#### TEXT

FIG. 4 is an explanatory diagram showing the mobile communication apparatus 1 arranged opposite an external reader/writer in a case where the RFID function of the mobile communication apparatus 1 is used. Directing the rear face of the first section 11 downwards, the mobile communication apparatus 1 is arranged opposite a reader/writer 2.
In order to give the mobile communication apparatus 1 a positioning target of the reader/writer 2, a mark 25 is provided in correspondence with the mark 15 of the mobile communication apparatus 1 provided on an upper face of the reader/writer 2. As shown by a dot-and dash line with an arrow in FIG. 4, the mobile communication apparatus 1 may approach the reader/writer 2 in such a way that the mark 15 overlaps the mark 25 of the reader/writer 2. In an auxiliary way of positioning, the mobile communication apparatus 1 may have a mechanical guide (not shown) so as to face and approach the reader/writer 2 at a determined position.
The reader/writer 2 includes an antenna 27 shown by a dashed line. If the mobile communication apparatus 1 is close to the reader/writer 2, the antenna 27 may be used for contactless communication with the antenna 17 of the mobile communication apparatus 1 through electromagnetic induction.
The antenna 27 has a loop-shaped antenna element, and is loaded with a lumped constant element that is not shown at a connection end so as to form a resonant circuit having, e.g., a nominal resonant frequency of 13.56 MHz. The above resonant circuit including the antenna 27 is connected to a circuit corresponding to the RFID function and not shown.
The antenna 27 may be formed by, e.g., a conductive pattern of a flexible printed board, or by using another method. The antenna 27 is entirely or at least partially arranged parallel to the rear face of the first section 11, if the mobile communication apparatus 1 is arranged opposite the reader/writer 2 as shown in FIG. 4.
FIG. 5 is a perspective view showing relative positions among the portions of the mobile communication apparatus 1 and the antenna 27 of the reader/writer 2 in the same arrangement as shown in FIG. 4. Each of portions shown in FIG. 5 is a same as the corresponding one given the same reference numeral shown in FIG. 3 or FIG. 4.
It is assumed that a relative position between the mobile communication apparatus 1 and the reader/writer 2 is determined in such a way that the marks 15 and 25 meets each other as shown by a vertical dot-and dash line in FIG. 5. Then, the conductive elements 19 a and 19 b overlap a portion of the antenna 27, as shown by other vertical dot-and dash lines in FIG. 5. Thus, upon the mobile communication apparatus 1 and the reader/writer 2 being arranged close to each other in the relative position as determined above, the conductive elements 19 a and 19 b may be electrically coupled to the antenna 27 each.
Unless the conductive elements 19 a and 19 b are provided, as in the related art, as the resonant circuits of the mobile communication apparatus 1 and the reader/writer 2 including the antennas 17 and 27, respectively, have the same nominal resonant frequency, the contactless communication between the mobile communication apparatus 1 and the reader/writer 2 may be disturbed by the frequency split described with respect to the related art.
Meanwhile, if the conductive elements 19 a and 19 b are electrically coupled to the antenna 27 each in the arrangement shown in FIG. 5, energy transferred between the antennas 17 and 27 through the electromagnetic induction is partially dissipated as eddy current loss. The antennas 17 and 27 may consequently be less strongly coupled to each other so as to suppress the frequency split.

########

● TASK INSTRUCTIONS: Using the passage on the RFID reader/writer, explain how coupling the conductive elements 19 a and 19 b to the antenna 27 suppresses the frequency split. Answer in one to three sentences.

#### DATA ENTRIES

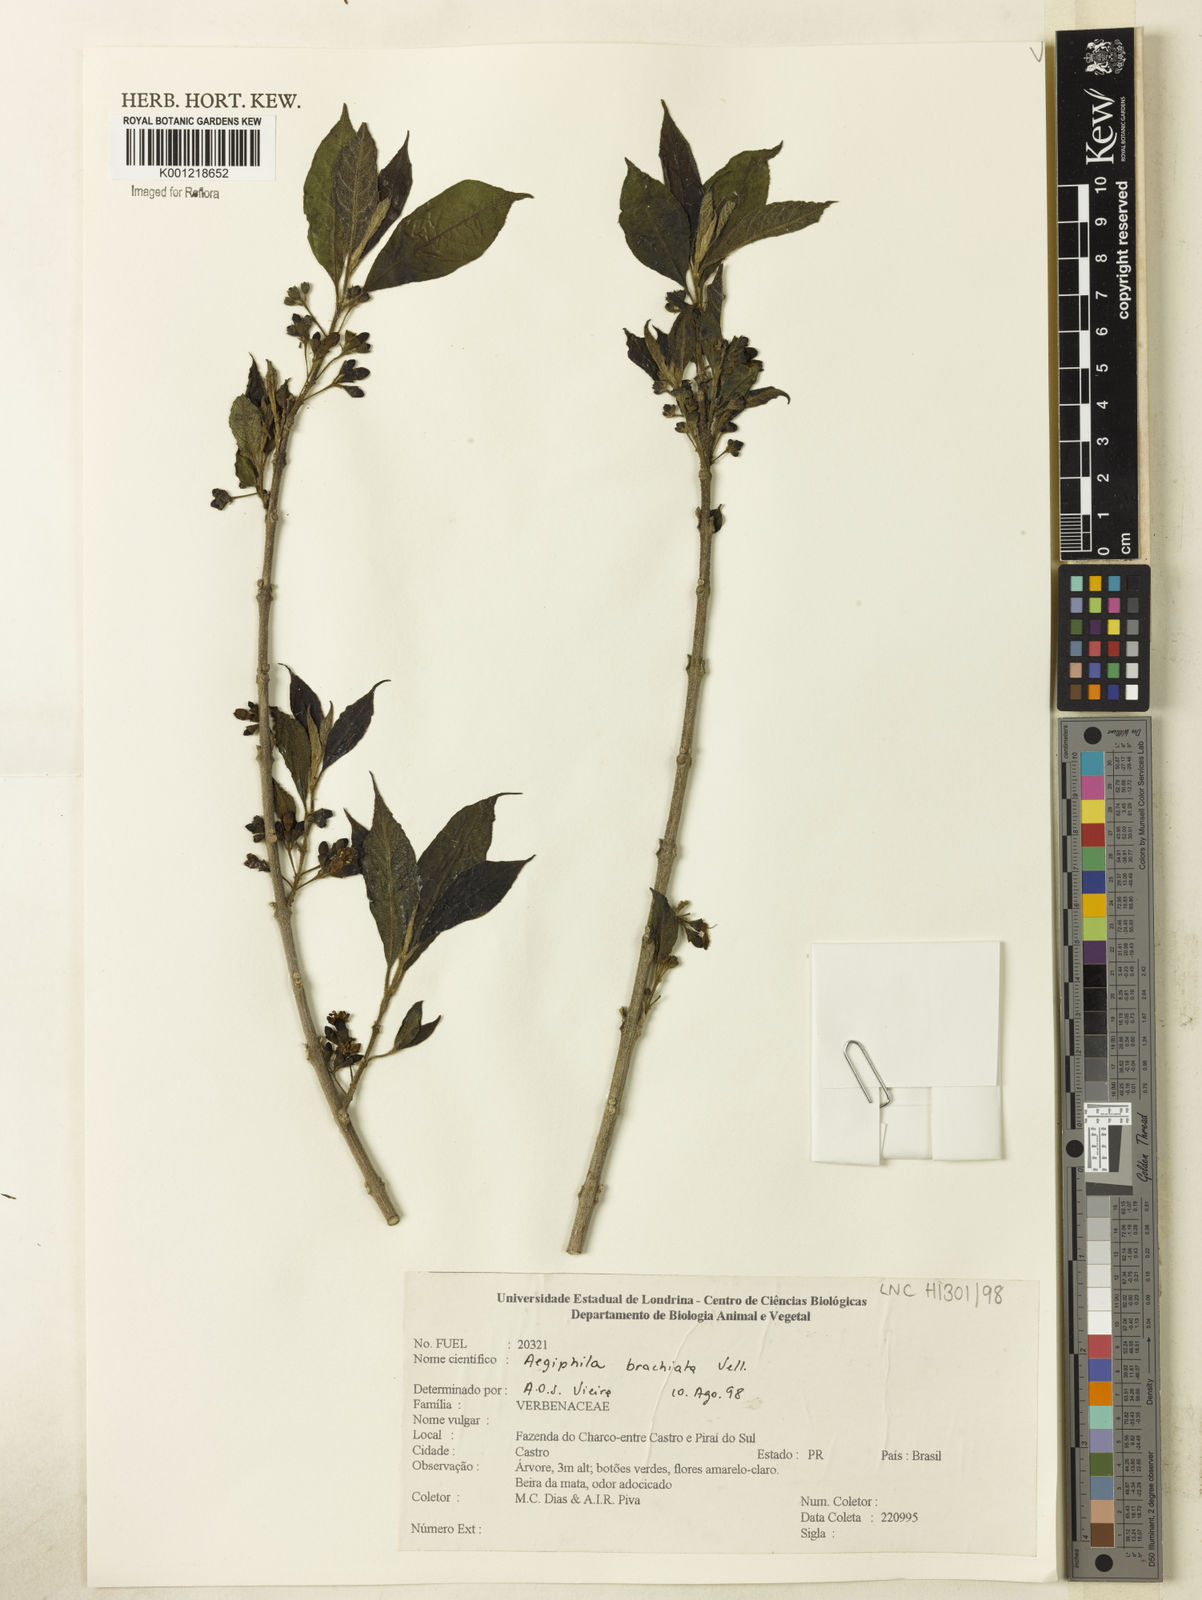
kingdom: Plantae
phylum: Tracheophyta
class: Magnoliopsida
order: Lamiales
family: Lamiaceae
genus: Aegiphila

########
#### DATA ENTRIES

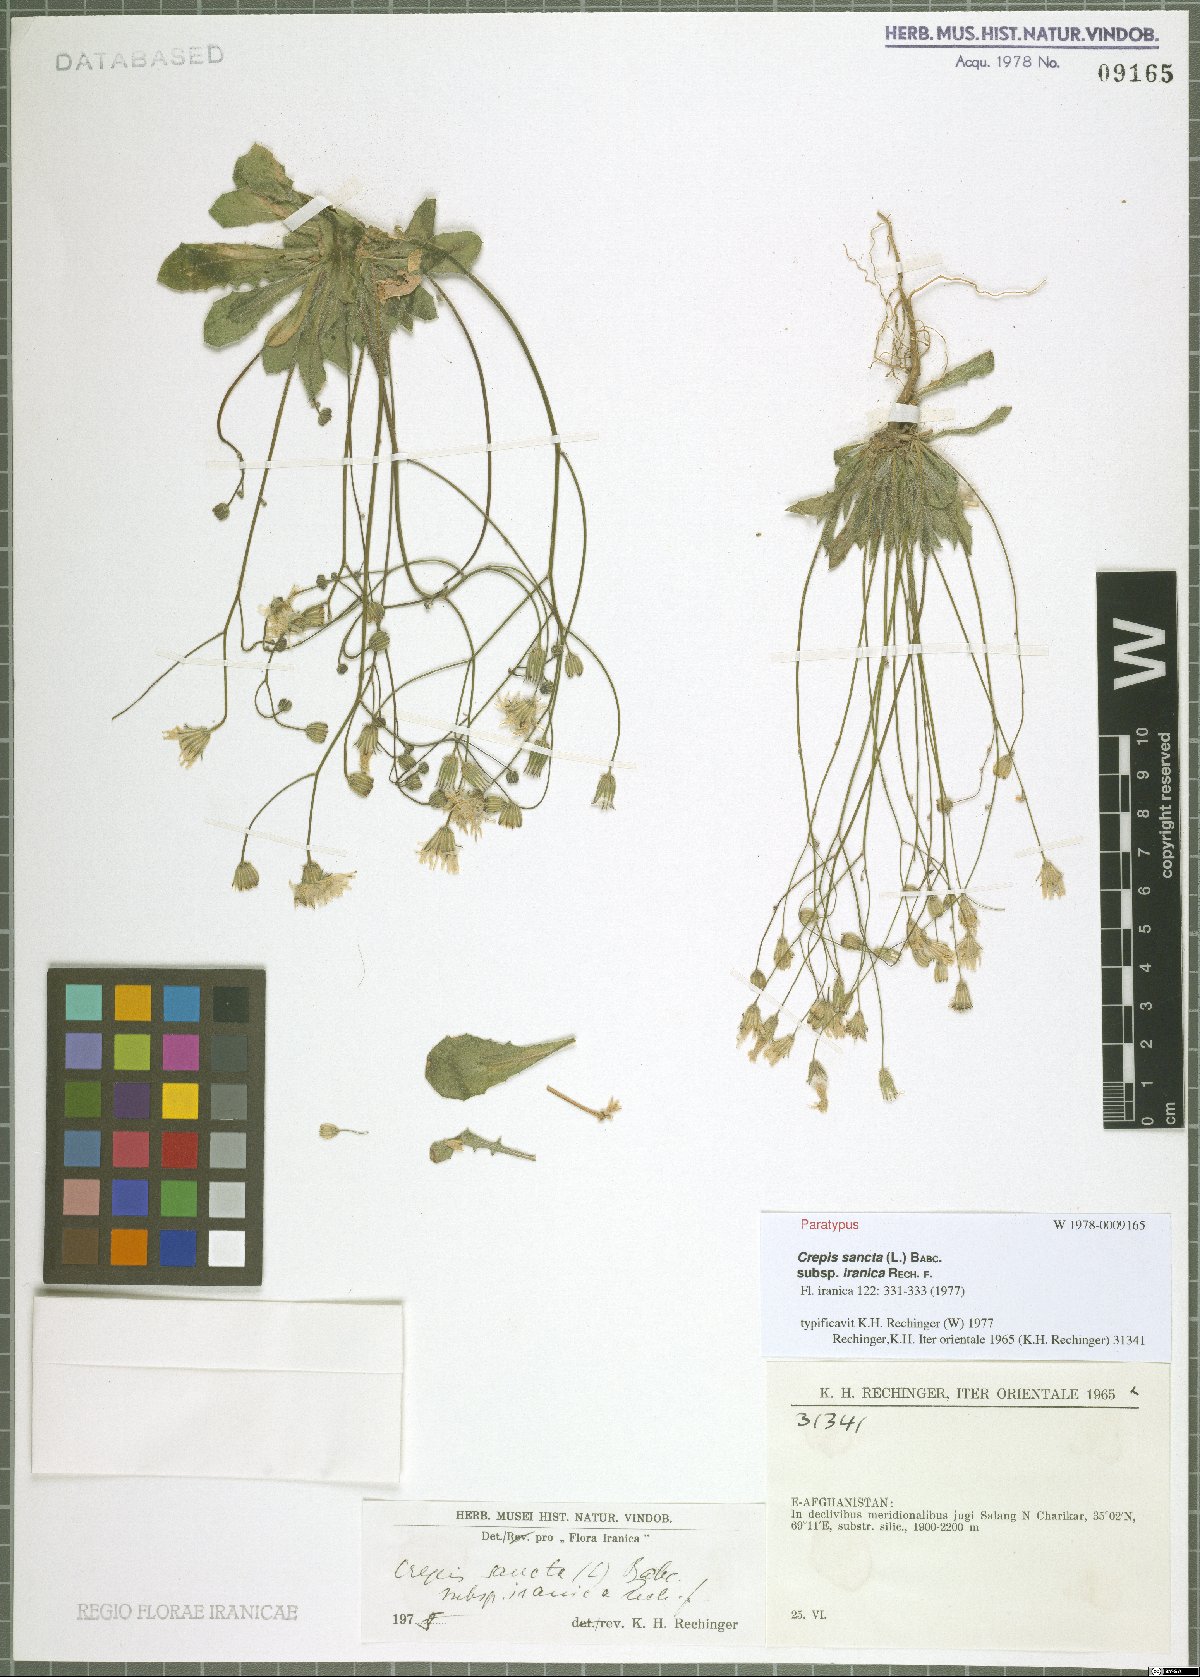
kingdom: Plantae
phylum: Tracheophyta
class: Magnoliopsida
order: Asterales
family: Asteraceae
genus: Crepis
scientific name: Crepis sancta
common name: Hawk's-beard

########

● SOLUTION TO THE EXERCISE: When the conductive elements 19 a and 19 b are electrically coupled to the antenna 27, part of the energy transferred between the antennas 17 and 27 through electromagnetic induction is dissipated as eddy current loss. As a result, the two antennas are less strongly coupled to each other, which suppresses the frequency split.